Many applications need to acquire a count of either statements or subjects to provide some statistics about the information in an RDF graph. There are multiple ways to accomplish this:
- Programmatically via the Semantics.SDK API.
- Using the SPARQL aggregation function: count.
In this article we will focus on the SPARQL count function. The example below shows a SPARQL query that uses the count function to return the number of unique subjects that have a property x:gender equal to x:Male. The inference rules used in the example are solely for generating some sample data for this example.

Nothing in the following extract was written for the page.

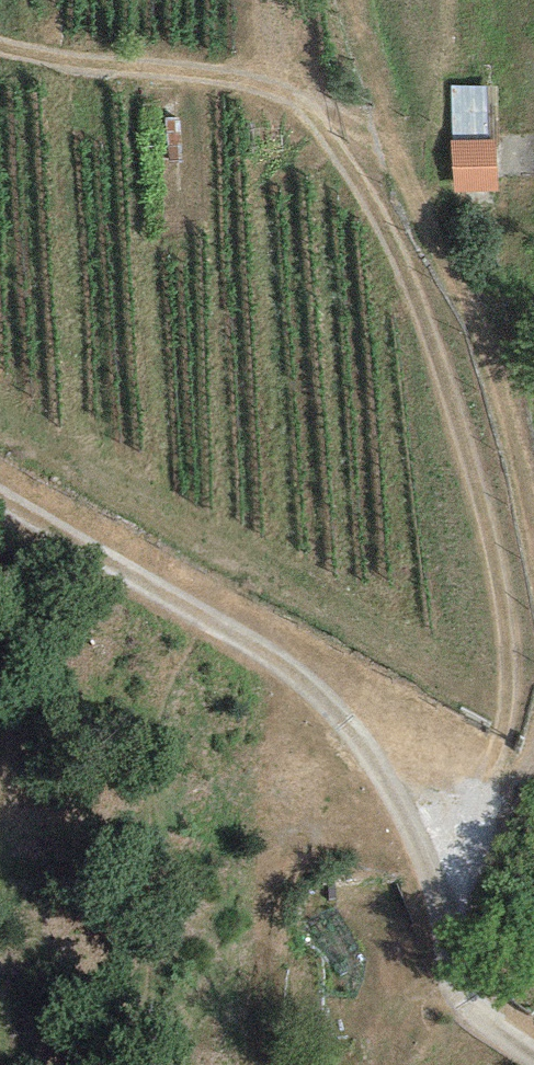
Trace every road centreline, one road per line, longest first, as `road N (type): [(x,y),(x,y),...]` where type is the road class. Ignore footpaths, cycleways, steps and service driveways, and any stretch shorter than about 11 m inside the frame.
road 1 (track): [(0,45),(89,66),(224,73),(278,89),(312,116),(366,186),(424,310),(508,584),(512,661),(503,754),(474,876),(476,986)]
road 2 (track): [(533,1046),(476,986),(321,653),(0,503)]
road 3 (track): [(366,186),(351,0)]

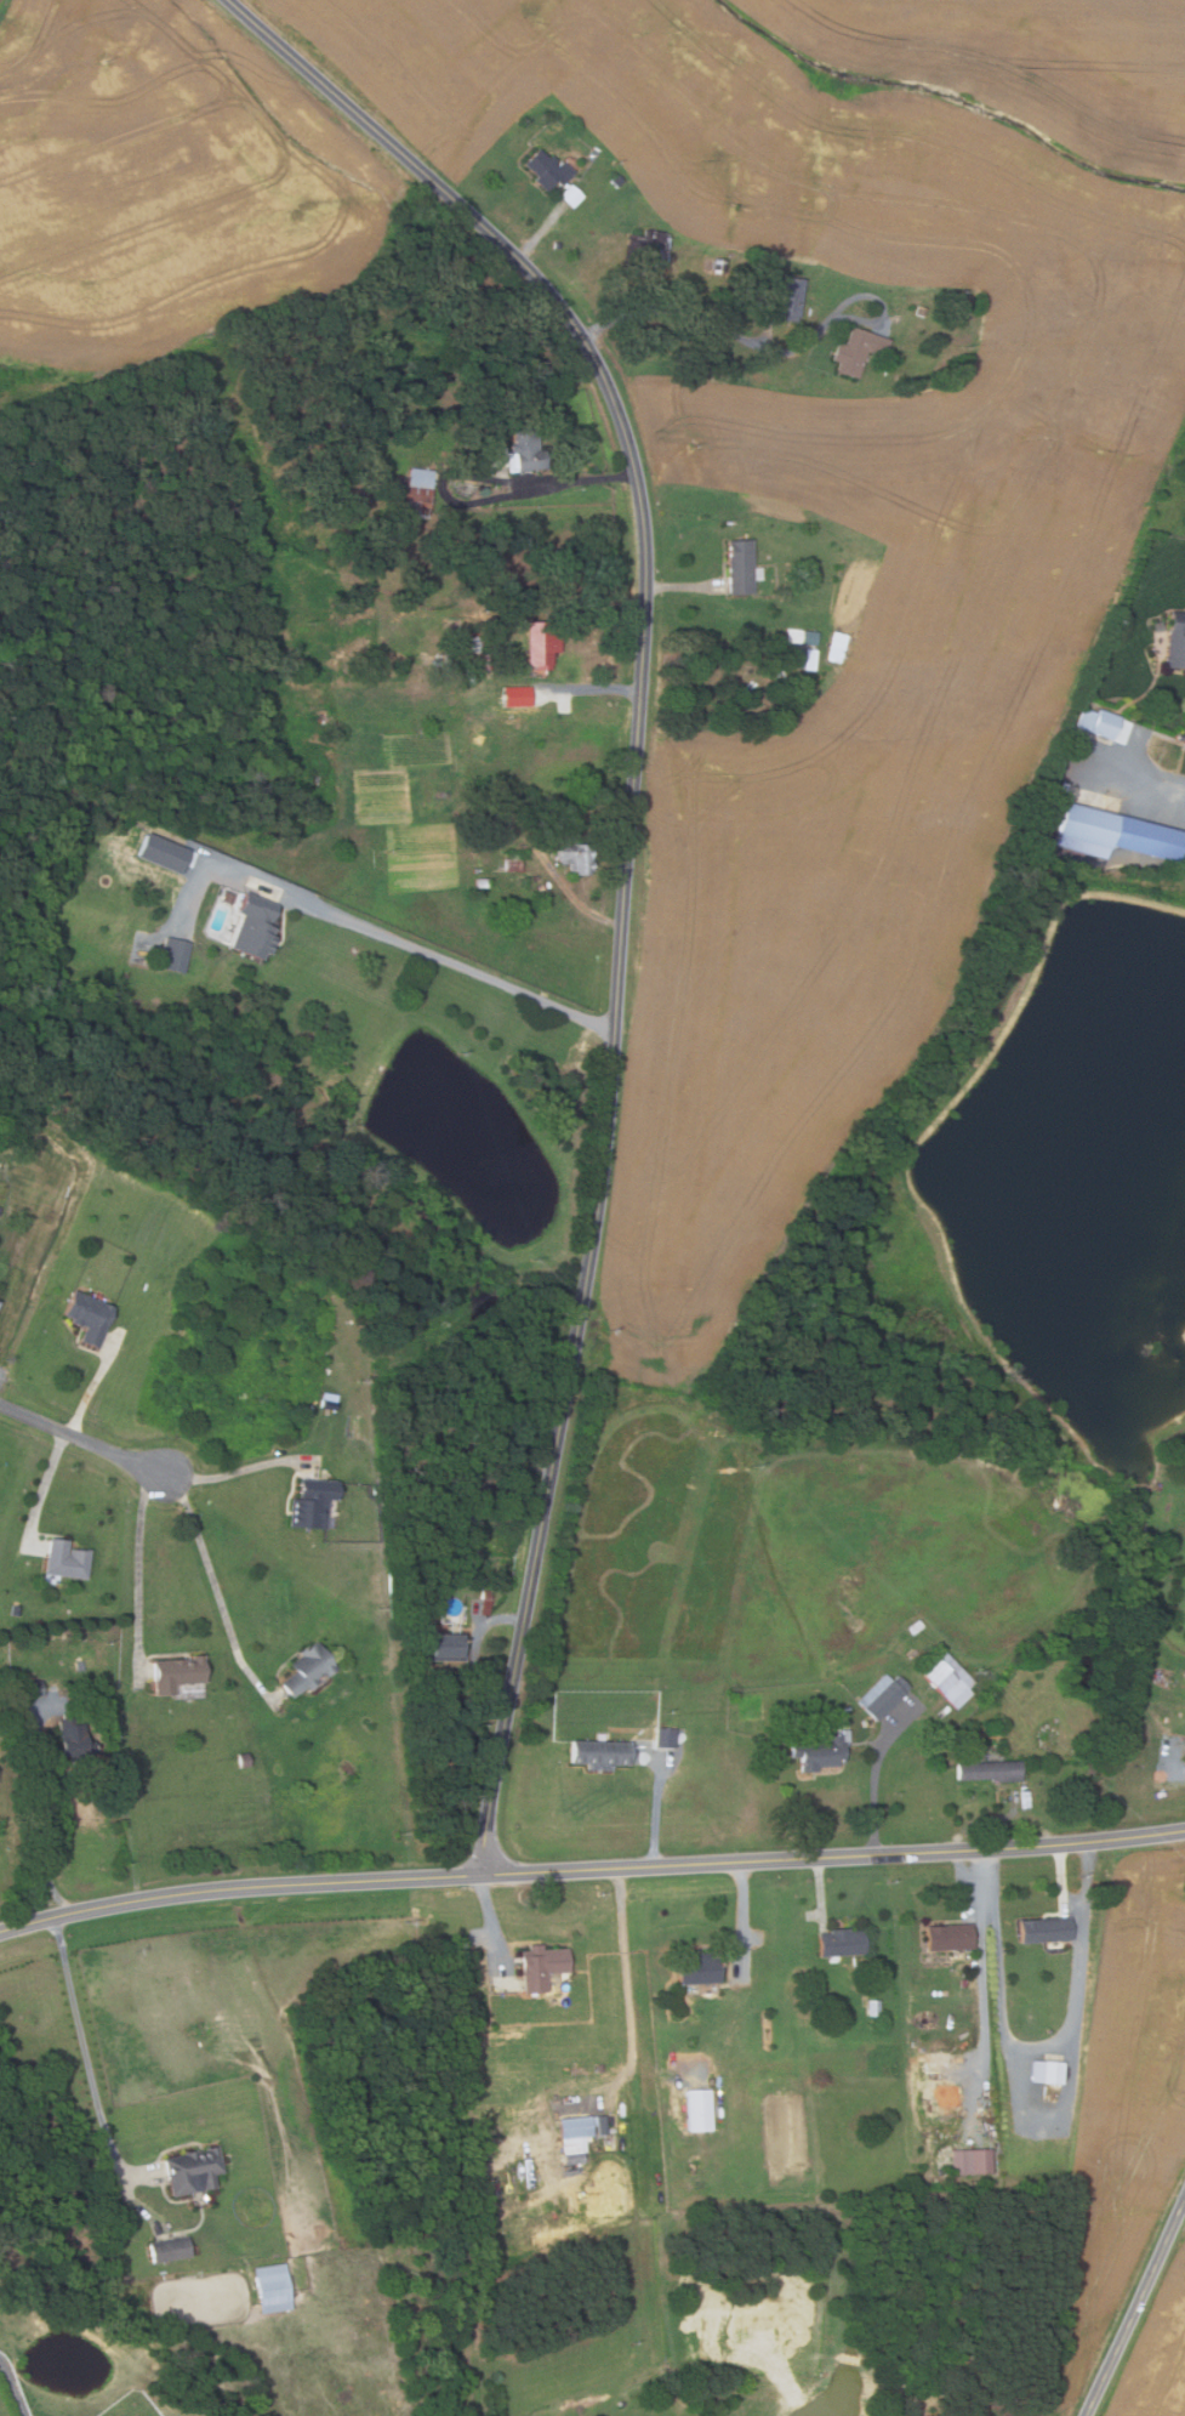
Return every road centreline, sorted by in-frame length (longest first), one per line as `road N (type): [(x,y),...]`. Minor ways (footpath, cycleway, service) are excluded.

prefix x: <http://example.org/> prefix rdf: <http://www.w3.org/1999/02/22-rdf-syntax-ns#> #infer some sample data rulebase ( construct { x:id-1 rdf:type x:Person. x:id-1 rdf:type x:Employee. x:id-1 rdf:type x:SalesPerson. x:id-1 x:gender x:Male. x:id-2 rdf:type x:Customer. x:id-2 x:gender x:Male.} ) select count(?s) where {?s x:gender x:Male.}
When the query above is executed it returns a value of:
"2"^^<http://www.w3.org/2001/XMLSchema#int>
The count function can be used with multiple arguments to provide a count of distinct combinations of variables. For example, if we wanted to get a count of the the number of distinct combinations of subject and object values for a particular predicate value (rdf:type) the query could be modified to:
select count(?s, ?o) where { ?s ?p ?o. filter(?p=rdf:type) } group by ?p
Notice we include a GROUP BY clause to force an aggregation of ?s and ?o. This query produces a result of:
"4"^^<http://www.w3.org/2001/XMLSchema#int>
If you would like to get a count of all the statements in a graph(s) you can execute the following query:
select count(?s, ?p, ?o) where {?s ?p ?o. filter(?x=1)} group by ?x
We need to force a grouping on a dummy variable ?x to avoid having the query default to grouping on all variables (?s, ?p and ?o). This behavior will be modified in a future release to make the default grouping be on no variables so a dummy variable is not required. The query above produces the result:
"6"^^<http://www.w3.org/2001/XMLSchema#int>
I will try and get an article on using the Semantics.SDK API to get counts sometime soon.